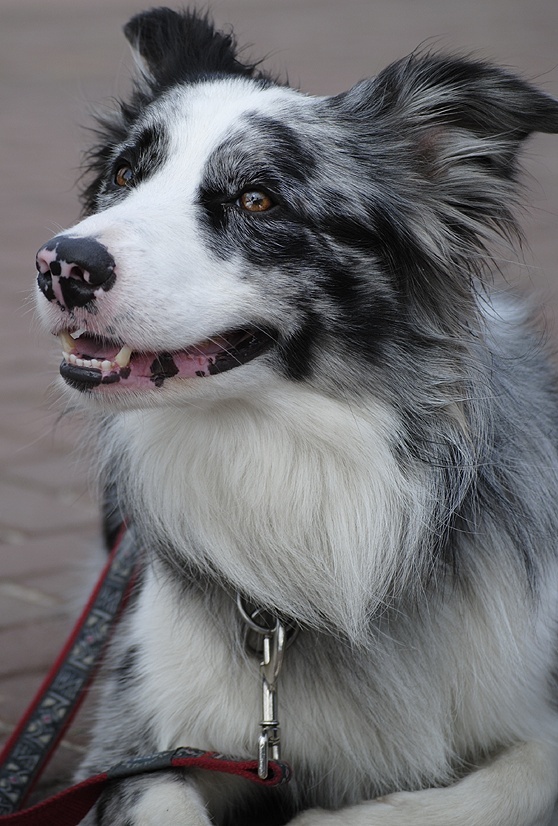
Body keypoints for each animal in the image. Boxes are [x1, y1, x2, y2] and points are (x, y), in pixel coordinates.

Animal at [34, 8, 558, 824]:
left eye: (258, 200)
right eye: (124, 176)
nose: (62, 264)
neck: (283, 450)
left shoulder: (527, 700)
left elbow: (505, 782)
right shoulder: (132, 744)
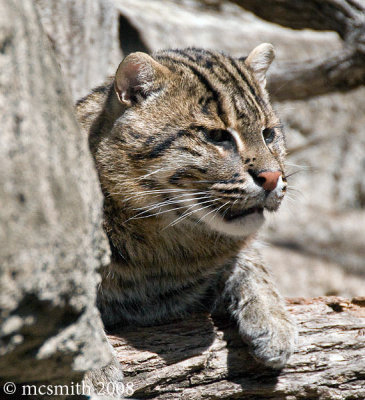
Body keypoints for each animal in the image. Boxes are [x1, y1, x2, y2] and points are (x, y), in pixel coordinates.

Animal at [76, 44, 296, 382]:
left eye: (268, 134)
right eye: (216, 136)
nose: (273, 177)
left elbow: (249, 258)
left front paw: (273, 319)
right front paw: (93, 367)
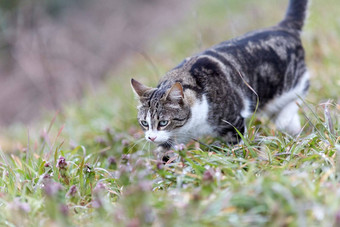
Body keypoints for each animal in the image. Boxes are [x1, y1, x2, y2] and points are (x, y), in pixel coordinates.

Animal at [131, 0, 310, 153]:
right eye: (144, 123)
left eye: (163, 122)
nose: (151, 137)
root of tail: (283, 28)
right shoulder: (170, 140)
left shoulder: (233, 122)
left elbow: (237, 143)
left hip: (292, 83)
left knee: (302, 90)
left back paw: (286, 119)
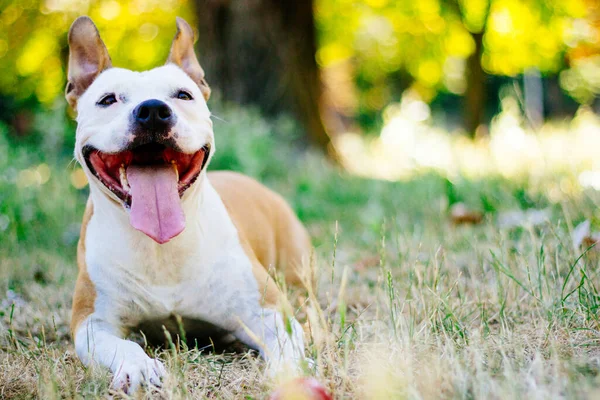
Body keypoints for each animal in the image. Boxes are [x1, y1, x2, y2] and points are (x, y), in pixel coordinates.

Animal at [67, 17, 312, 392]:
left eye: (183, 95)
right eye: (107, 100)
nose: (153, 110)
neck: (161, 249)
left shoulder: (270, 309)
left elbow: (284, 341)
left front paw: (290, 371)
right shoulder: (91, 322)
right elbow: (120, 344)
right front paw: (138, 366)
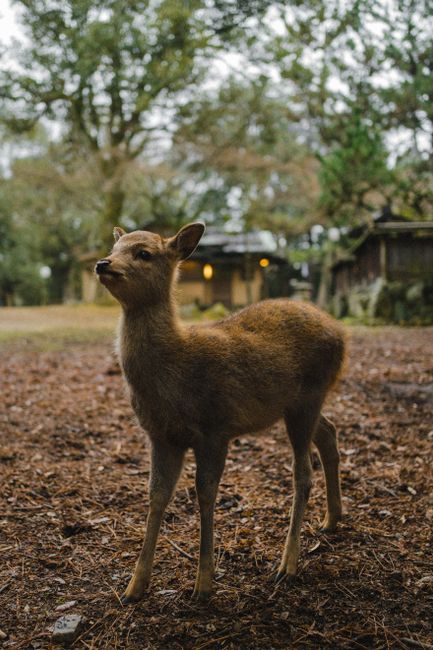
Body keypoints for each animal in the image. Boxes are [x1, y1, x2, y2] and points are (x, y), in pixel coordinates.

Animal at [95, 222, 346, 604]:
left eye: (144, 253)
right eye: (115, 247)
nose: (103, 263)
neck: (173, 374)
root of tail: (343, 335)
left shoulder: (214, 428)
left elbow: (205, 493)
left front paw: (203, 584)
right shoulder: (160, 435)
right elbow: (157, 495)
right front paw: (134, 587)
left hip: (308, 398)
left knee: (303, 473)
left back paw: (286, 565)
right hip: (299, 405)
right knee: (329, 432)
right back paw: (332, 520)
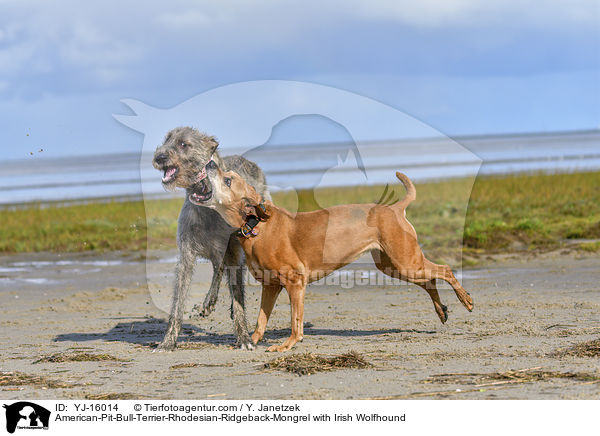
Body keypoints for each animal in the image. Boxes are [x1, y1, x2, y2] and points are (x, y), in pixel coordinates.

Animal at [151, 127, 270, 350]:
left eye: (183, 144)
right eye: (167, 139)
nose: (159, 157)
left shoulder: (233, 251)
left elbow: (238, 294)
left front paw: (244, 338)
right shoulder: (187, 254)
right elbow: (178, 300)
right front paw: (168, 341)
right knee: (218, 269)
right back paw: (209, 301)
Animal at [197, 166, 474, 350]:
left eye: (228, 179)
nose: (209, 164)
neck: (255, 224)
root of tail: (395, 209)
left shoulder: (295, 282)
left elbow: (295, 320)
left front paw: (287, 345)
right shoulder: (271, 286)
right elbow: (261, 319)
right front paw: (251, 341)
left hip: (406, 262)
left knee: (445, 270)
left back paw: (466, 300)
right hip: (394, 266)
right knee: (431, 280)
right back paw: (442, 311)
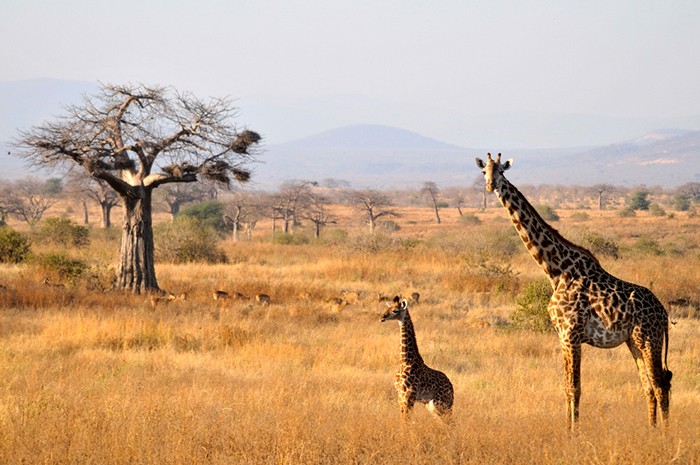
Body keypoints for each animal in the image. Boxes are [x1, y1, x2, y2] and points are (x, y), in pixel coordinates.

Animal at [476, 154, 672, 430]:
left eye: (502, 171)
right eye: (484, 170)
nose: (490, 185)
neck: (556, 271)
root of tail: (663, 313)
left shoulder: (571, 334)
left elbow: (575, 388)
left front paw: (574, 433)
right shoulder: (562, 336)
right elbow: (567, 387)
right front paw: (568, 429)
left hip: (649, 340)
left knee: (660, 385)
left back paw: (664, 434)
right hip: (634, 342)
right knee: (649, 386)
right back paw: (650, 430)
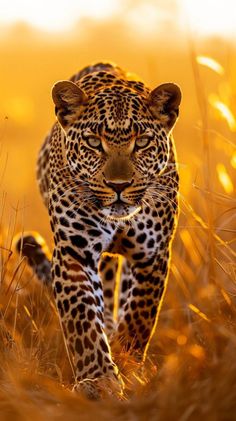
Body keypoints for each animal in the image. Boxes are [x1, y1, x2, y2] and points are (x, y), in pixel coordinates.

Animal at [15, 61, 182, 398]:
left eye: (142, 142)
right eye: (94, 142)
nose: (118, 186)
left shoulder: (153, 254)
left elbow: (140, 316)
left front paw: (127, 364)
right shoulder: (75, 254)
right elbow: (82, 319)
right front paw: (99, 380)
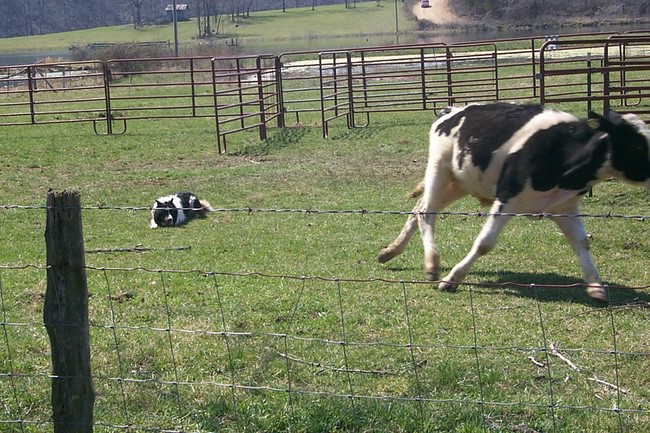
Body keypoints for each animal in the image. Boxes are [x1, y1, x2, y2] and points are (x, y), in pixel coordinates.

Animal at [378, 103, 648, 302]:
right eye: (636, 143)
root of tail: (452, 110)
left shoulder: (565, 206)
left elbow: (581, 243)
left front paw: (596, 286)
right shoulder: (507, 197)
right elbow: (485, 243)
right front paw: (452, 279)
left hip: (459, 183)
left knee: (417, 210)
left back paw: (390, 252)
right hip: (439, 169)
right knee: (426, 213)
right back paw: (432, 265)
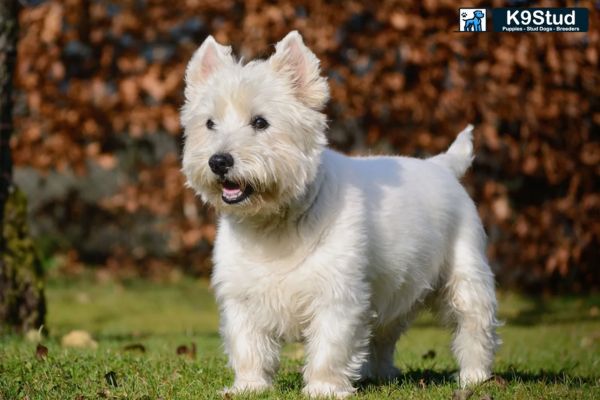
============================================================
The reply should hold only the lines of the listing above starting at the line containing "right back paw: (209, 301)" and ending at the line containing "right elbow: (261, 319)", exactly as written.

right back paw: (209, 301)
Animal at [197, 166, 474, 350]:
left eye: (228, 179)
nose: (209, 164)
neck: (255, 224)
root of tail: (395, 209)
left shoulder: (295, 282)
left elbow: (295, 320)
left front paw: (287, 345)
right shoulder: (271, 286)
right elbow: (261, 319)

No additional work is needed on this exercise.